= Beginning of Section =

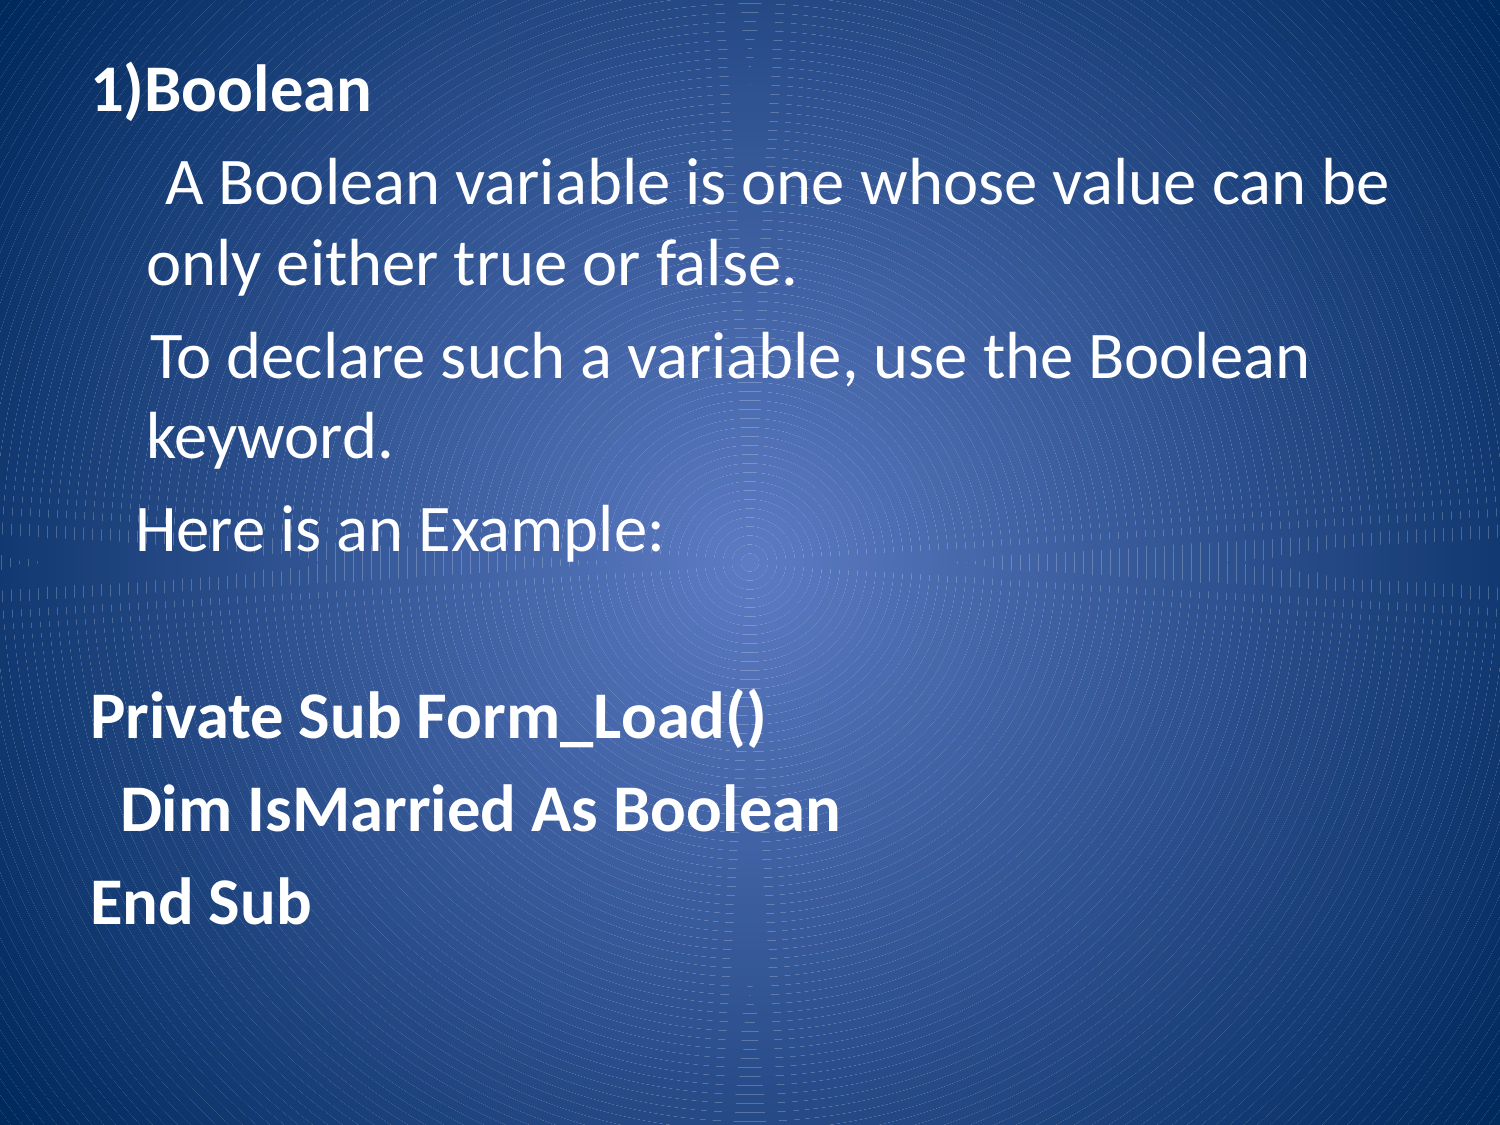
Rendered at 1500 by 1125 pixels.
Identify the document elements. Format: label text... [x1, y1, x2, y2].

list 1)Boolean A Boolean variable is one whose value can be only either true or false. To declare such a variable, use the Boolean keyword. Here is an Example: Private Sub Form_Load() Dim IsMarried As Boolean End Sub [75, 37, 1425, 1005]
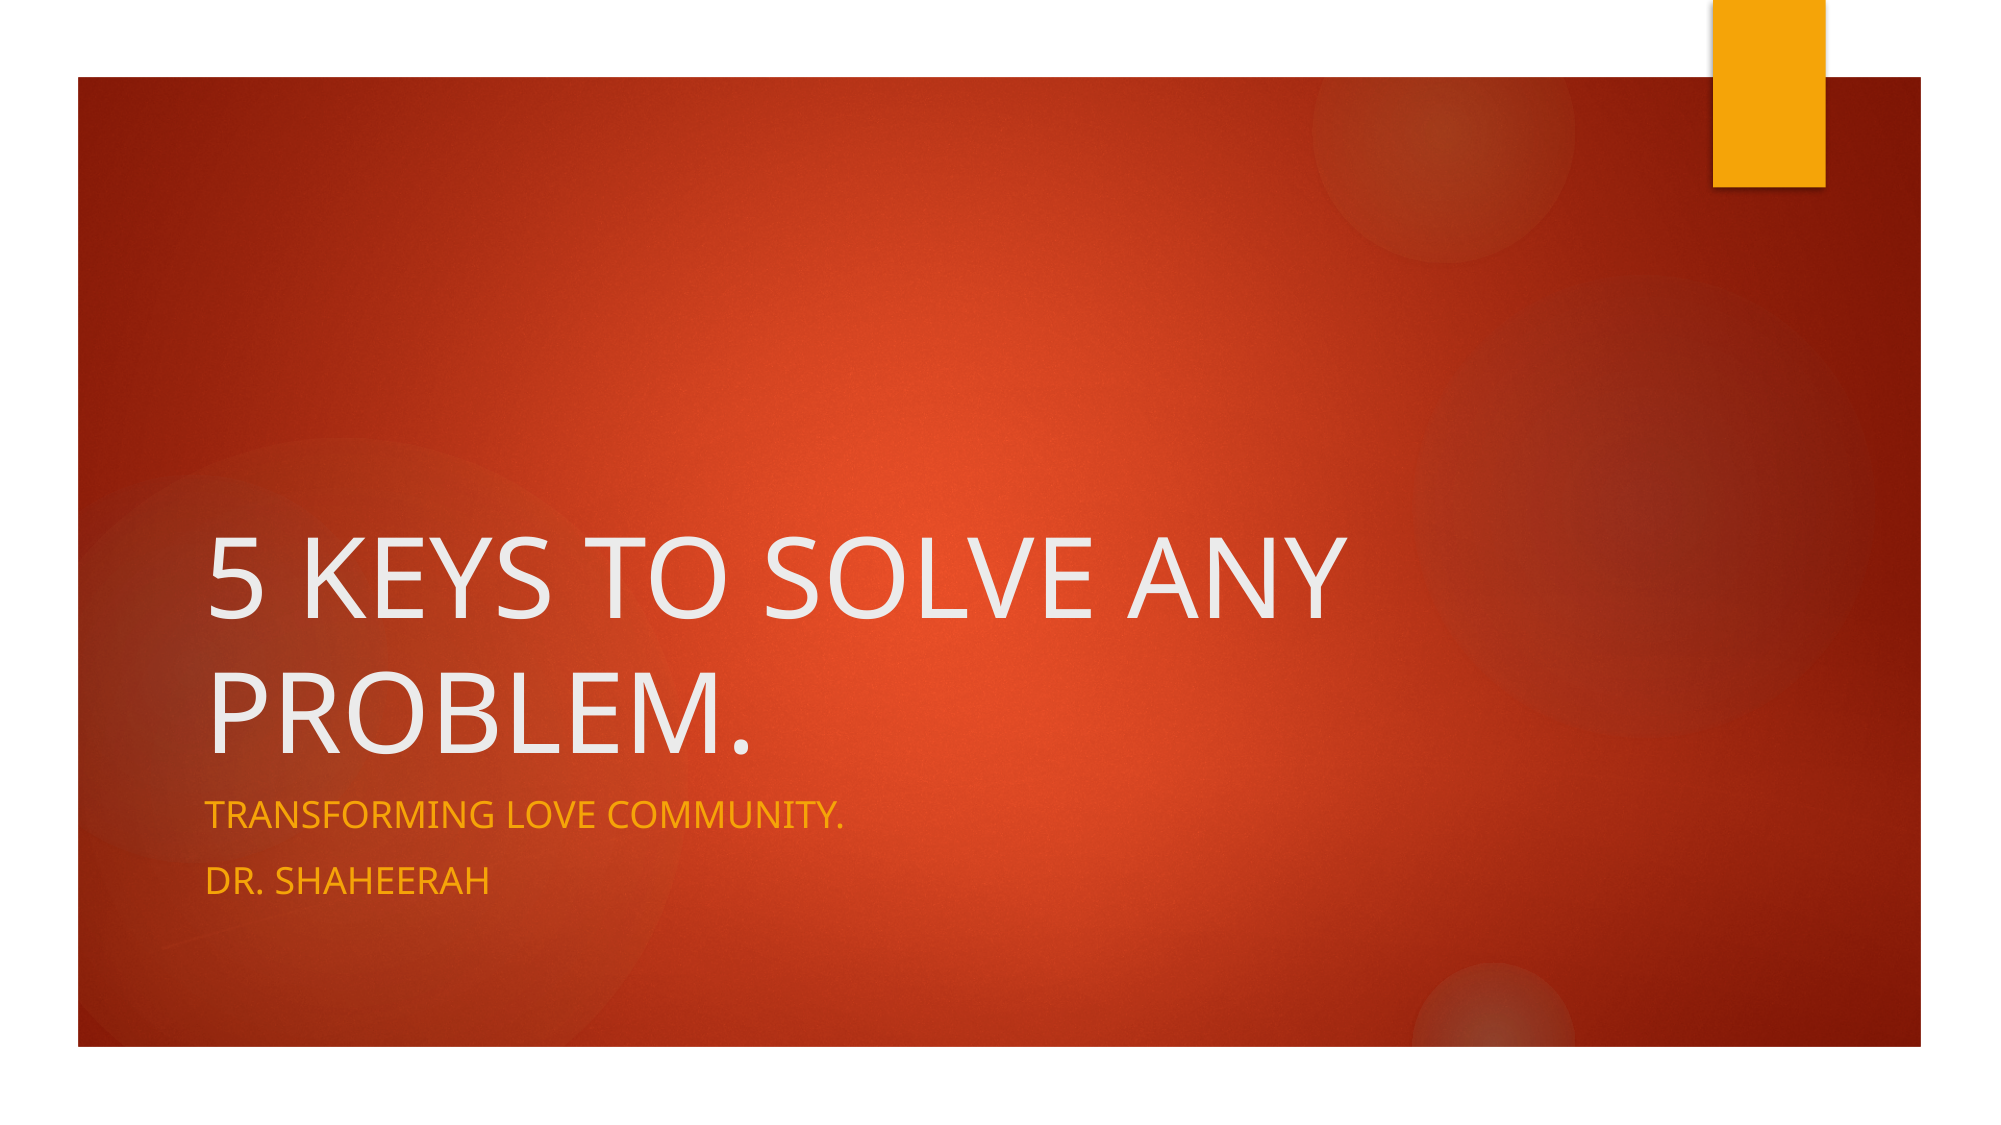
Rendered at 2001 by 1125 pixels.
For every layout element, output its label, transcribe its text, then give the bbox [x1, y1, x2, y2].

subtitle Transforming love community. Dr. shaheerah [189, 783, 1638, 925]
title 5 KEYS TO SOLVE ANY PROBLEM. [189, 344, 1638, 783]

= End of Section =

Print exactly the lines that run from the line containing "For every layout" to the end of the data, both ends included.

For every layout element, output its label, transcribe its text, then give the bbox [x1, y1, x2, y2].

subtitle Transforming love community. Dr. shaheerah [189, 783, 1638, 925]
title 5 KEYS TO SOLVE ANY PROBLEM. [189, 344, 1638, 783]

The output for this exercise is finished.